## Task details
Reproduce every line of text in the material below word for word. Leave the pictures out of your answer.
######
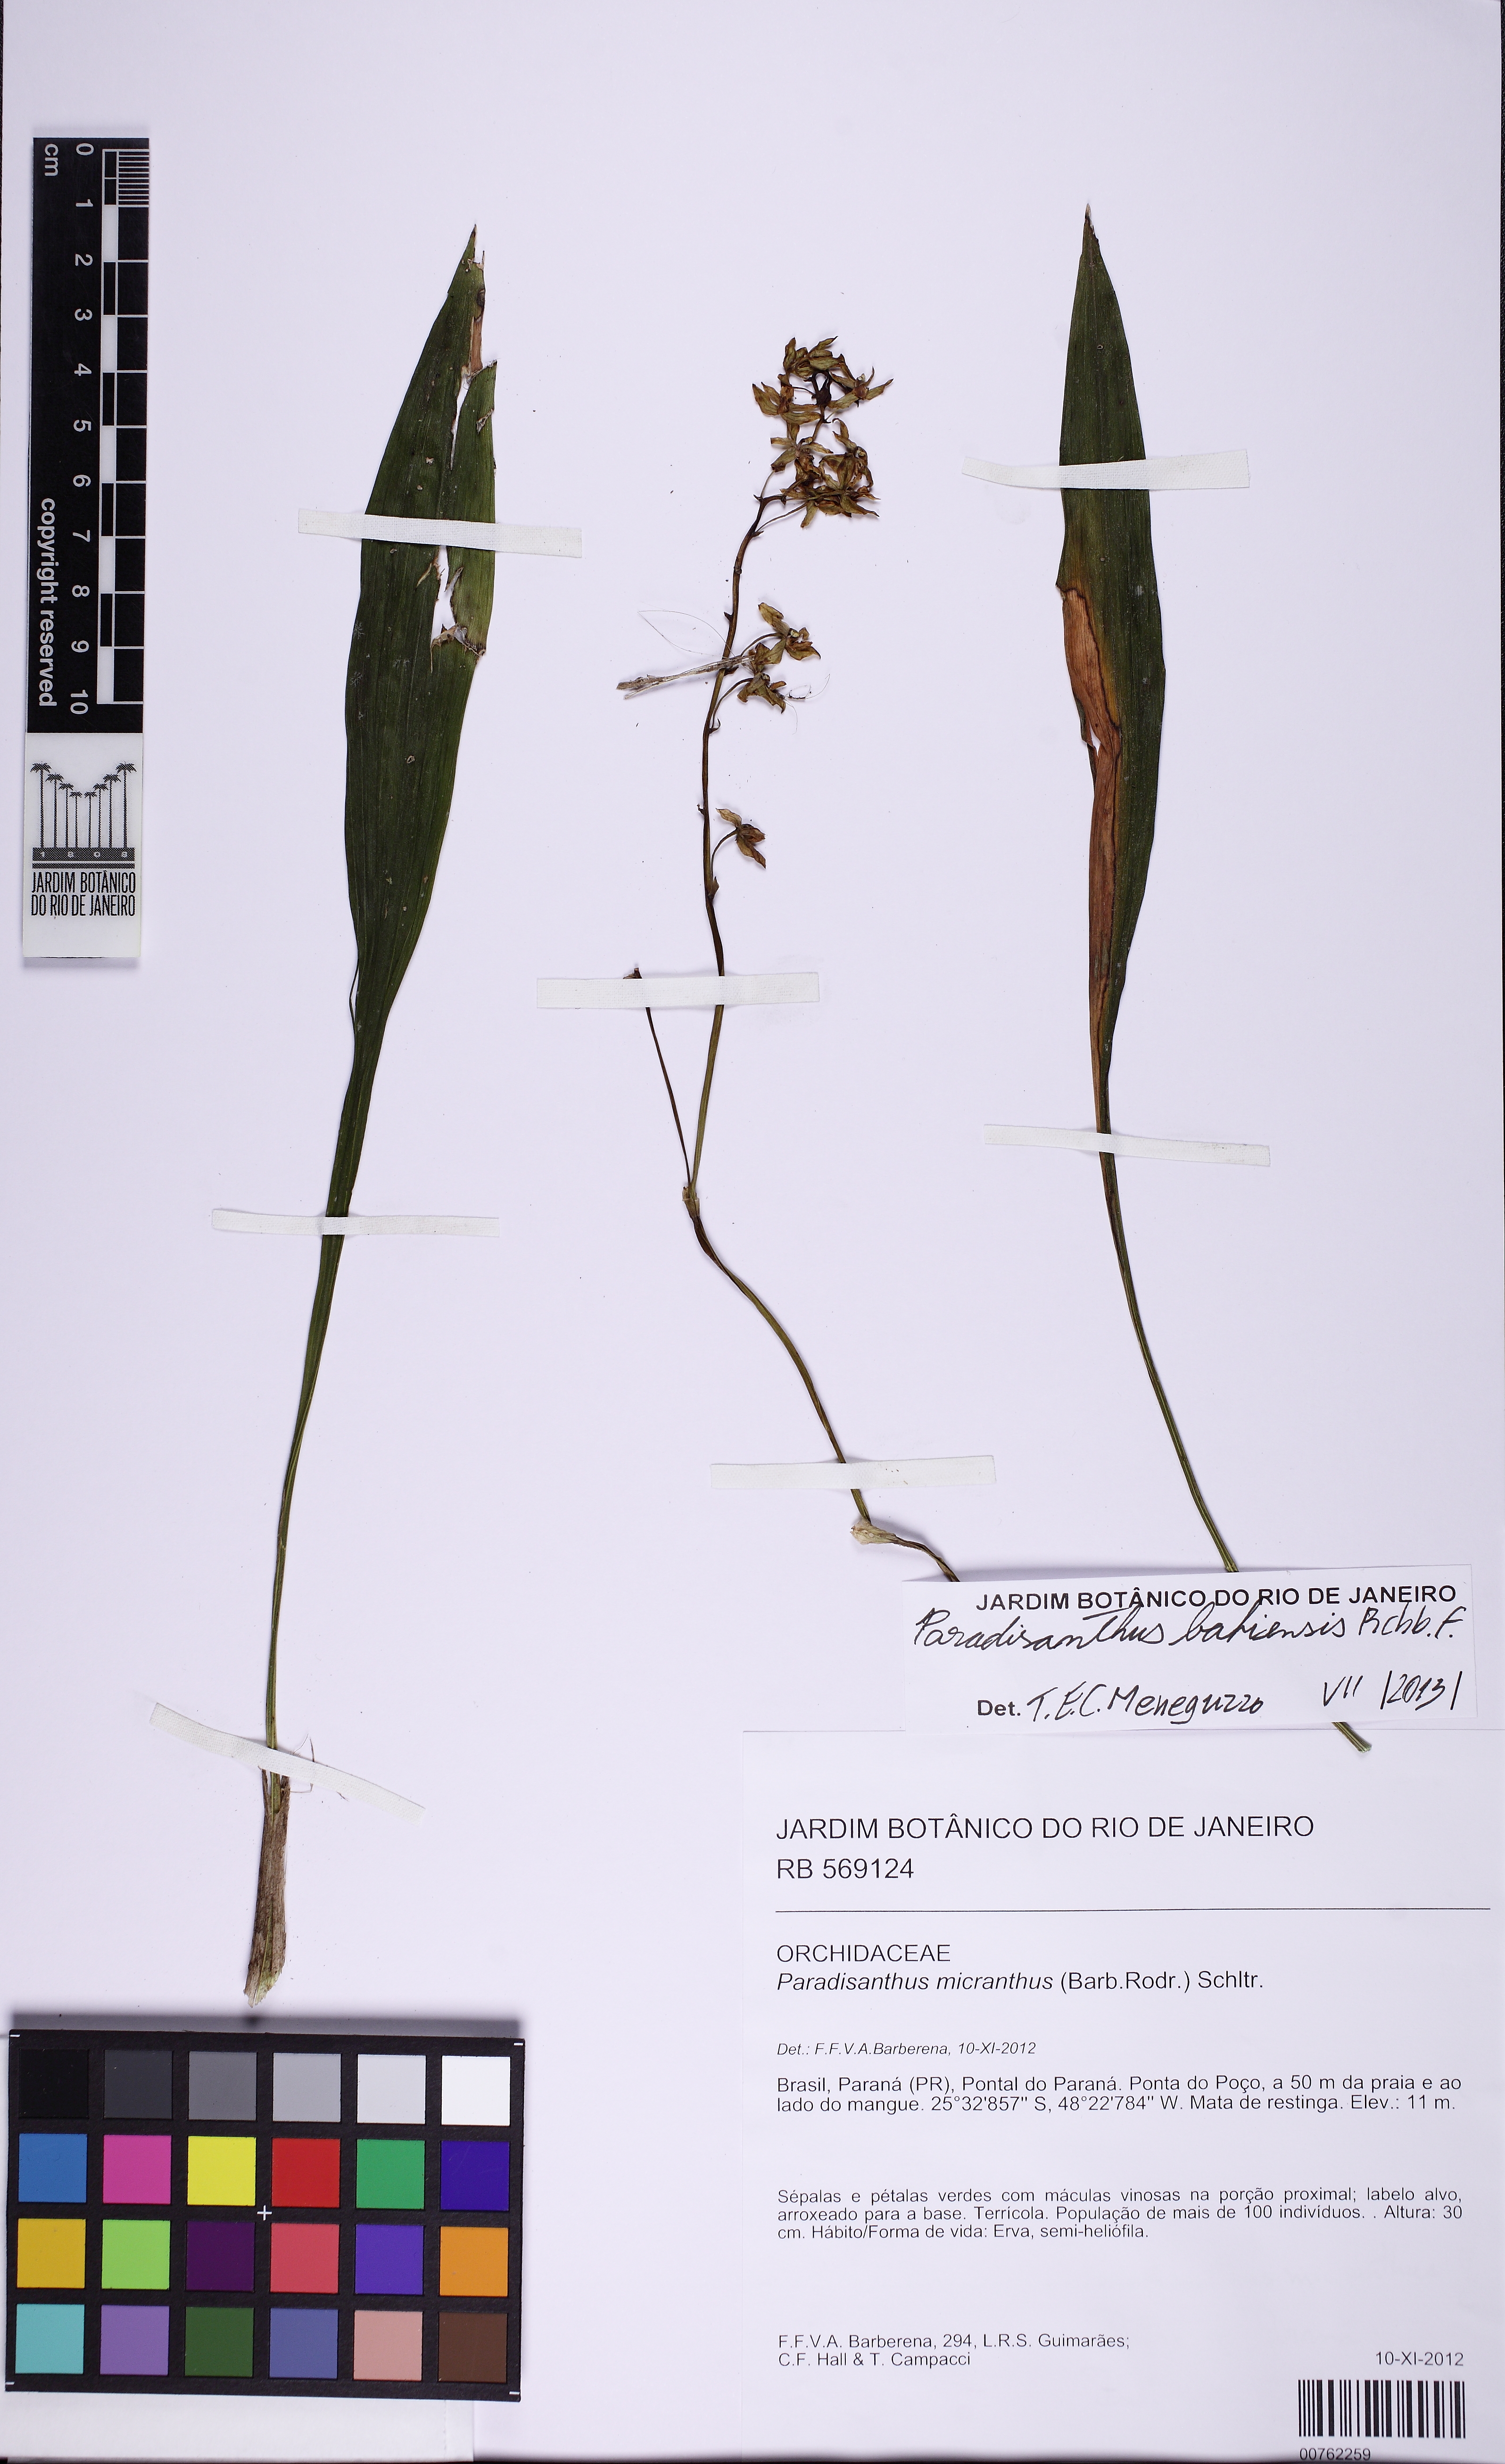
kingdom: Plantae
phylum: Tracheophyta
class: Liliopsida
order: Asparagales
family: Orchidaceae
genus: Paradisanthus
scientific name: Paradisanthus bahiensis
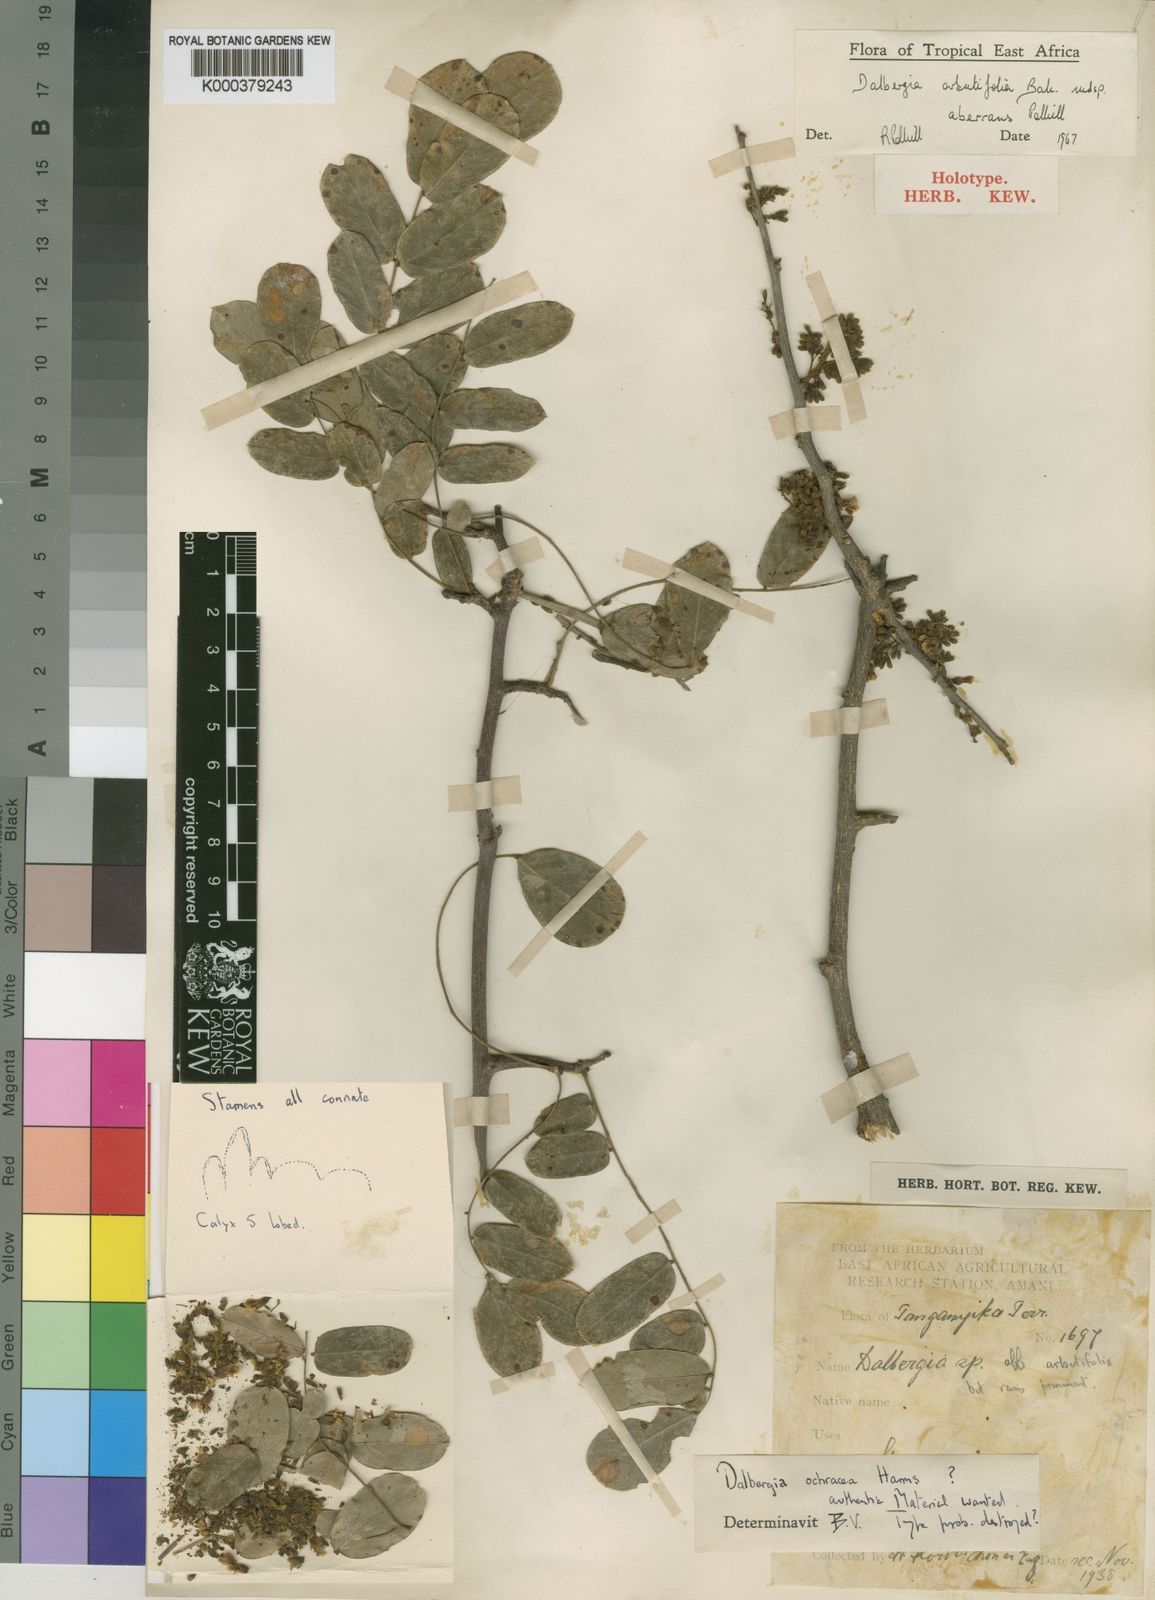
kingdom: Plantae
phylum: Tracheophyta
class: Magnoliopsida
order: Fabales
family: Fabaceae
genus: Dalbergia
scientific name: Dalbergia arbutifolia
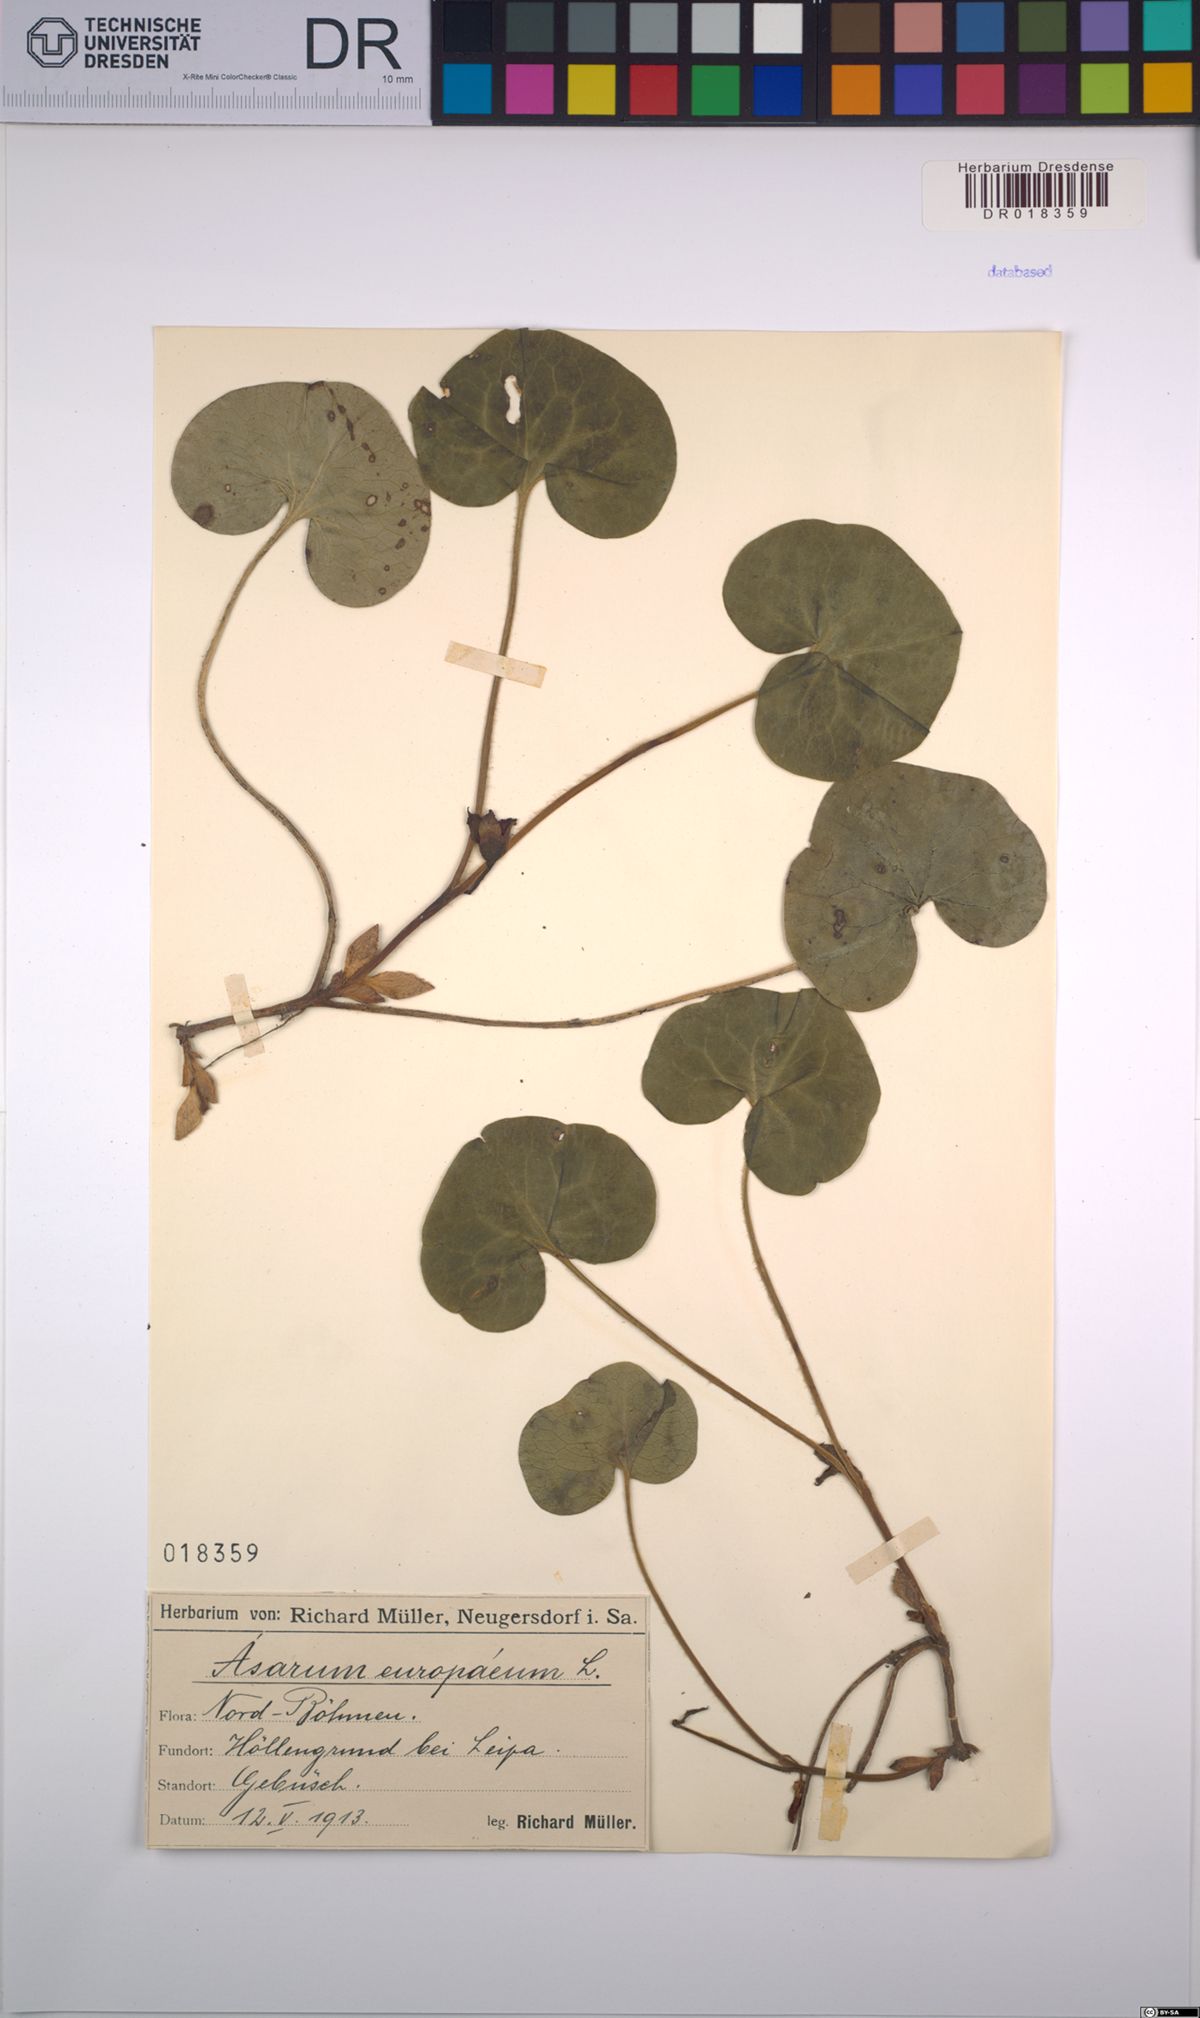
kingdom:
######
## The output
kingdom: Plantae
phylum: Tracheophyta
class: Liliopsida
order: Asparagales
family: Orchidaceae
genus: Paradisanthus
scientific name: Paradisanthus bahiensis
kingdom: Plantae
phylum: Tracheophyta
class: Magnoliopsida
order: Fabales
family: Fabaceae
genus: Dalbergia
scientific name: Dalbergia arbutifolia
kingdom:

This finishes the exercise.